Copy the records word for word, from the first line up to and including the line that contains "circle at (950, 966) diameter: 180", and nothing after it.

_AVAILABLE RECORDS:_
□ □ □

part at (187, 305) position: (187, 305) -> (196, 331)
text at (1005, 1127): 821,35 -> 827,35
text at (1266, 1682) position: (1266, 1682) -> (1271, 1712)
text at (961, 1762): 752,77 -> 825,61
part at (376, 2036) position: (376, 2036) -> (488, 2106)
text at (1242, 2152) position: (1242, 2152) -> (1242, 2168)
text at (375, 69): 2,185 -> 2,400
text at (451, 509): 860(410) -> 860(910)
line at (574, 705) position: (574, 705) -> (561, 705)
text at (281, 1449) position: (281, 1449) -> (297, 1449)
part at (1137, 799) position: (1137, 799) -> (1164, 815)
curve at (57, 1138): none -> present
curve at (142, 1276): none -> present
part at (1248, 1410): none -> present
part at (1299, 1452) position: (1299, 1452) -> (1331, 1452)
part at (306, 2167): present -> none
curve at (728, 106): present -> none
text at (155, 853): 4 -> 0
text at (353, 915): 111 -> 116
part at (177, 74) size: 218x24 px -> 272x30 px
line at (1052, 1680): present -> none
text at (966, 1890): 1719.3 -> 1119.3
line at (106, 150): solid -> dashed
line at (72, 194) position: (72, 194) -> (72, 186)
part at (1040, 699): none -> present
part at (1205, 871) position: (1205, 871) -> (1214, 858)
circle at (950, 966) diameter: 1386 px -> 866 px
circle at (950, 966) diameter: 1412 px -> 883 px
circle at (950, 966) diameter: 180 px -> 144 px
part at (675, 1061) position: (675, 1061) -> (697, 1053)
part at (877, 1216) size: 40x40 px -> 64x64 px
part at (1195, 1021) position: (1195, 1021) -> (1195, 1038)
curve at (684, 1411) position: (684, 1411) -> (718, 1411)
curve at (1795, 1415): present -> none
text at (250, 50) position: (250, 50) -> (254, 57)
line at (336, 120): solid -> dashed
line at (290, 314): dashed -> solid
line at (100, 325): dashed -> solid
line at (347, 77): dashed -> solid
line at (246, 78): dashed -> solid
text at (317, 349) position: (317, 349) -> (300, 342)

□ □ □

_SOLUTION FOR THIS EXERCISE:_
part at (187, 305) position: (187, 305) -> (196, 331)
text at (1005, 1127): 821,35 -> 827,35
text at (1266, 1682) position: (1266, 1682) -> (1271, 1712)
text at (961, 1762): 752,77 -> 825,61
part at (376, 2036) position: (376, 2036) -> (488, 2106)
text at (1242, 2152) position: (1242, 2152) -> (1242, 2168)
text at (375, 69): 2,185 -> 2,400
text at (451, 509): 860(410) -> 860(910)
line at (574, 705) position: (574, 705) -> (561, 705)
text at (281, 1449) position: (281, 1449) -> (297, 1449)
part at (1137, 799) position: (1137, 799) -> (1164, 815)
curve at (57, 1138): none -> present
curve at (142, 1276): none -> present
part at (1248, 1410): none -> present
part at (1299, 1452) position: (1299, 1452) -> (1331, 1452)
part at (306, 2167): present -> none
curve at (728, 106): present -> none
text at (155, 853): 4 -> 0
text at (353, 915): 111 -> 116
part at (177, 74) size: 218x24 px -> 272x30 px
line at (1052, 1680): present -> none
text at (966, 1890): 1719.3 -> 1119.3
line at (106, 150): solid -> dashed
line at (72, 194) position: (72, 194) -> (72, 186)
part at (1040, 699): none -> present
part at (1205, 871) position: (1205, 871) -> (1214, 858)
circle at (950, 966) diameter: 1386 px -> 866 px
circle at (950, 966) diameter: 1412 px -> 883 px
circle at (950, 966) diameter: 180 px -> 144 px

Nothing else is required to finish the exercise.